Latent Variables

This chapter is dedicated to generative models called latent variable models. When we deal with those types of models we differentiate between two types of variables: observable variables and latent variables. Observable variables is the data we have been dealing with so far and it is the part of the data that we can actually measure. When we are dealing with MNIST for example, the pixel values of the digits are the observable variables. A number 1 would for example have higher pixel values in the middle of the drawing and lower values in the surrounding pixels.

Latent variables[1] on the other hand are not observable and there is no way for us to directly measure those.

Info

Latent variables are the unobservable variables, that determine the characteristics of the observable data.

When you try to imagine latent variables, think about the hidden characteristics of the data. Let's look at the two images of digits below and try to get additional intuition what hidden variables might be contained in the images.

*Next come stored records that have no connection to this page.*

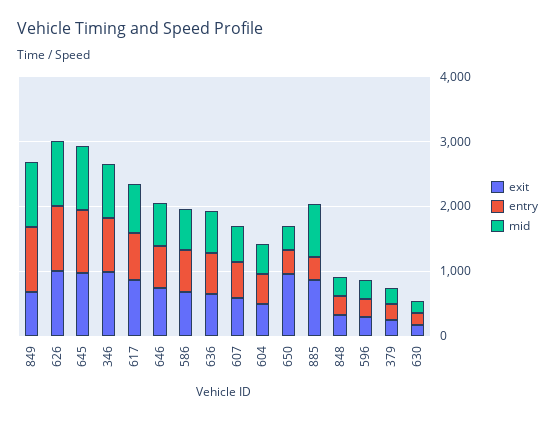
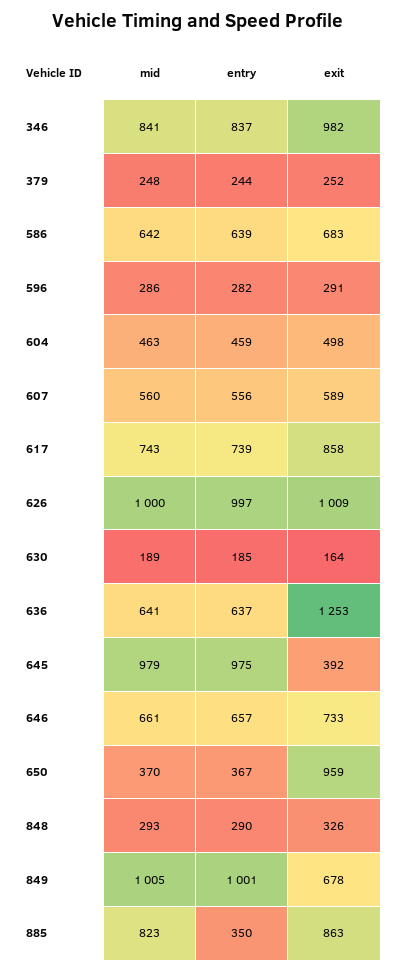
  {
    "exit": {
      "849": 678,
      "626": 1009,
-     "645": 1000,
+     "645": 392,
      "346": 982,
      "617": 858,
      "646": 733,
      "586": 683,
-     "636": 600,
+     "636": 1253,
      "607": 589,
      "604": 498,
      "650": 959,
      "885": 863,
      "848": 326,
      "596": 291,
      "379": 252,
      "630": 164
    },
    "entry": {
      "849": 1001,
      "626": 997,
      "645": 975,
      "346": 837,
      "617": 739,
      "646": 657,
      "586": 639,
      "636": 637,
      "607": 556,
      "604": 459,
      "650": 367,
      "885": 350,
      "848": 290,
      "596": 282,
      "379": 244,
      "630": 185
    },
    "mid": {
      "849": 1005,
      "626": 1000,
      "645": 979,
      "346": 841,
      "617": 743,
      "646": 661,
      "586": 642,
      "636": 641,
      "607": 560,
      "604": 463,
      "650": 370,
      "885": 823,
      "848": 293,
      "596": 286,
      "379": 248,
      "630": 189
    }
  }

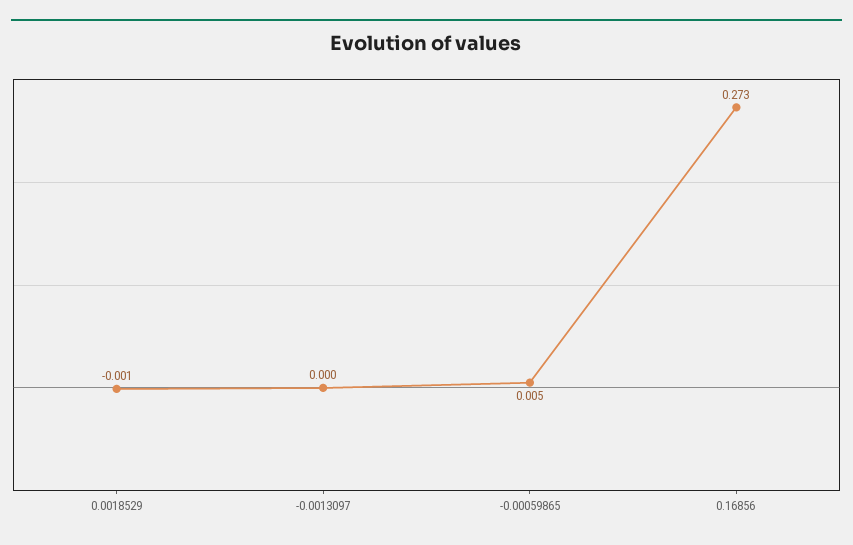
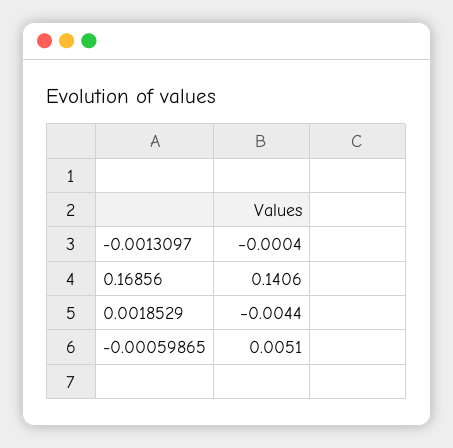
  {
-   "0.0018529": -0.001,
+   "0.0018529": -0.0044,
    "-0.0013097": -0.0004,
    "-0.00059865": 0.0051,
-   "0.16856": 0.273
+   "0.16856": 0.1406
  }

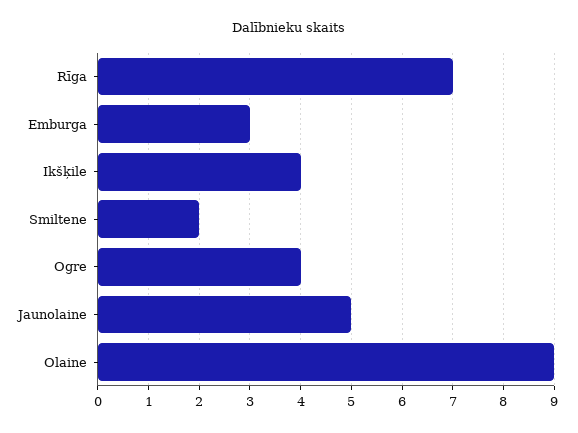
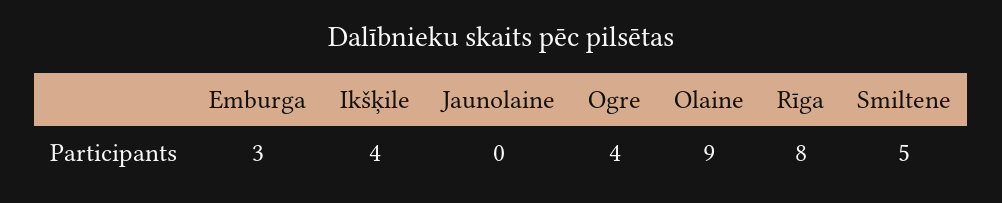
  {
-   "Rīga": 7,
+   "Rīga": 8,
    "Emburga": 3,
    "Ikšķile": 4,
-   "Smiltene": 2,
+   "Smiltene": 5,
    "Ogre": 4,
-   "Jaunolaine": 5,
+   "Jaunolaine": 0,
    "Olaine": 9
  }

Depending on your country of origin there are different ways to write the number 1. In the United States it is common to draw the number 1 as a straight line, while in many countries in the European Union, there is an additional line attached to the top. While we do not observe directly the country of origin of the people who drew the digit, we can still make an educated guess that they are most likely from different regions of the world. But you can not measure the country of origin directly from the picture, as this is a latent variable. There are many more latent variables that could be encoded in a digits dataset: the level of curviness, the cleanliness of the drawing or the tilt of the digit. None of them are directly observable or measurable.

If you are dealing with human faces on the other hand the latent variables might be the color of the skin, the shape of the mouth, the gender, the haircut, glasses and so on.

So instead of generating the face directly, we could first sample the characteristics of the face from the distribution of latent variables and then generate the image based on those latent characteristics.

While the above examples make it look like latent variables could be easily translated into human language, often latent variables are obscure and not easily interpretable. Still the above description should provide you with the necessary intuition that you will require during the following sections.